Russia's Ban on Soros Groups is a Repeat of History

December 2nd, 2015 11:35 AM

Some people just can’t take a hint. Like George Soros, for example.

On Nov. 20, the liberal billionaire’s Open Society Foundations and Open Society Institute were banned from operating in Russia, according to CNBC.

In a translated press release, Russia’s General Prosecutor’s Office said that Soros’ operations in Russia were “a threat to the foundations of the constitutional system of the Russian Federation and the security of the state.”

Although this “troubled” the U.S. State Department, it’s nothing new. Soros’ Open Society Institute was previously kicked out of Moscow twelve years ago, but the CNBC report failed to mention this. Don't expect other media outlets to make the connection either.

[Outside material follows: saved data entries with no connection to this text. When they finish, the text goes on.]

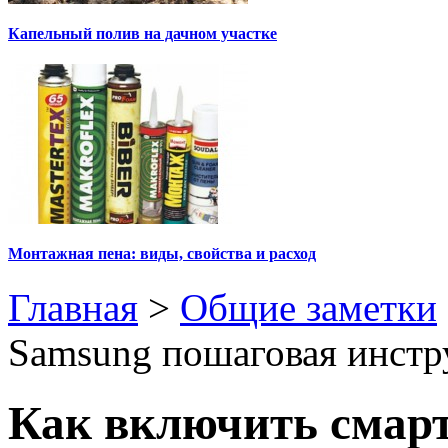
Капельный полив на дачном участке
Монтажная пена: виды, свойства и расход
Главная
>
Общие заметки
Samsung пошаговая инстр
Как включить смар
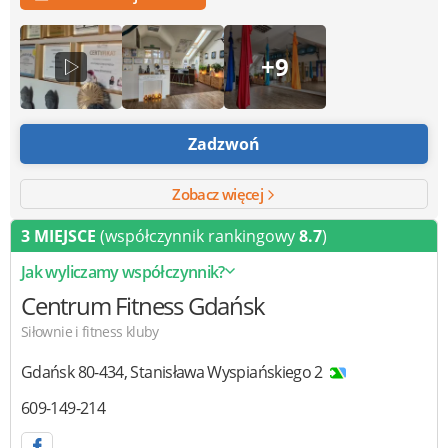
+9
Zadzwoń
Zobacz więcej
3 MIEJSCE
(współczynnik rankingowy
8.7
)
Jak wyliczamy współczynnik?
Centrum Fitness Gdańsk
Siłownie i fitness kluby
Gdańsk
80-434
,
Stanisława Wyspiańskiego 2
609-149-214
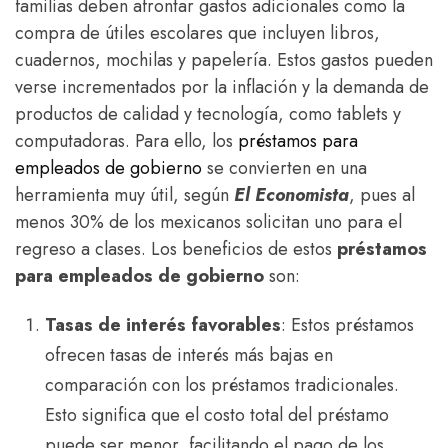
familias deben afrontar gastos adicionales como la
compra de útiles escolares que incluyen libros,
cuadernos, mochilas y papelería. Estos gastos pueden
verse incrementados por la inflación y la demanda de
productos de calidad y tecnología, como tablets y
computadoras. Para ello, los
préstamos para
empleados de gobierno
se convierten en una
herramienta muy útil, según
El Economista
, pues al
menos 30% de los mexicanos solicitan uno para el
regreso a clases. Los beneficios de estos
préstamos
para empleados de gobierno
son:
Tasas de interés favorables
: Estos préstamos
ofrecen tasas de interés más bajas en
comparación con los préstamos tradicionales.
Esto significa que el costo total del préstamo
puede ser menor, facilitando el pago de los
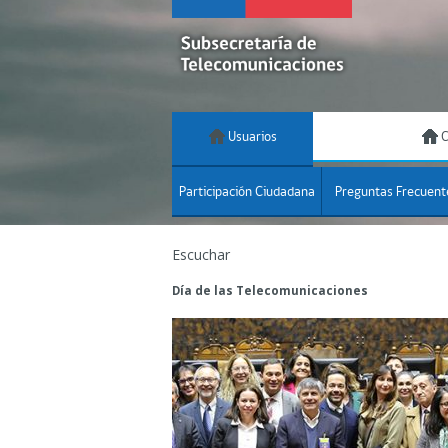
Usuarios
C
Participación Ciudadana
Preguntas Frecuent
Escuchar
Día de las Telecomunicaciones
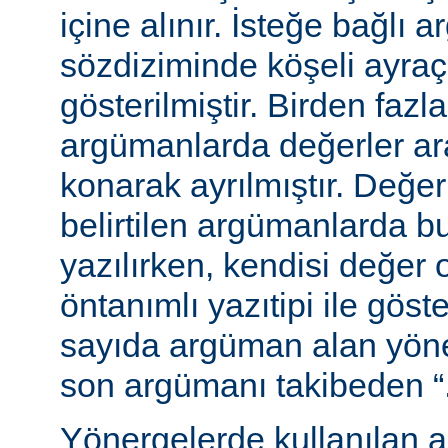
içine alınır. İsteğe bağlı 
sözdiziminde köşeli ayraç
gösterilmiştir. Birden fazl
argümanlarda değerler ara
konarak ayrılmıştır. Değer
belirtilen argümanlarda b
yazılırken, kendisi değer 
öntanımlı yazıtipi ile göste
sayıda argüman alan yön
son argümanı takibeden “...”
Yönergelerde kullanılan a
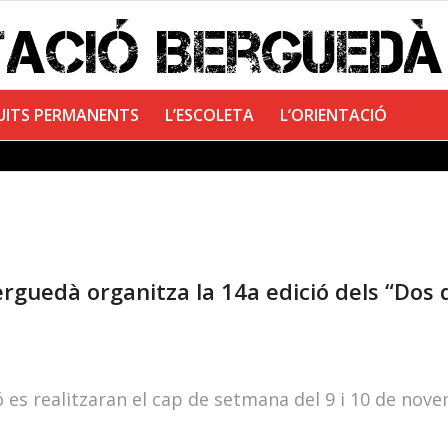
UITS PERMANENTS
L’ESCOLETA
L’ORIENTACIÓ
erguedà organitza la 14a edició dels “Dos 
ó es realitzaran el cap de setmana del 9 i 10 de nov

In 2003, the Los Angeles Times reported that the Moscow headquarters for Soros’ foundation was raided and people evicted by armed private security. Though the eviction was blamed on a rent dispute with the building’s landlord, it happened shortly after Soros spoke out against the jailing of Mikhail Khodorkovsky, who was arrested on “tax evasion, forgery and fraud charges.”

Khodorkovsky had created his own organization, the Open Russia Foundation, which was based on “Soros' Open Society Institute and had close links to the Soros Foundation's work,” according to that report.

The State Department condemned the latest Russian ban against Soros, saying, “we are deeply troubled by Russia’s continued restrictions against civil society organizations in Russia,” according to Fox News.

“We urge the Government of Russia to uphold its international obligations and commitments to respect the freedoms of expression, peaceful assembly, and association, and the rule of law,” the State Department concluded.

Soros’ interventions abroad have not led to ‘peaceful assembly,’ however. Internationally, he is often a hated man, given his tendency to help start revolutions, undermine national currencies and fund radicals around the world.

In his book, “Open Society,” he even calls himself “an active participant in the revolution that swept away the Soviet system.”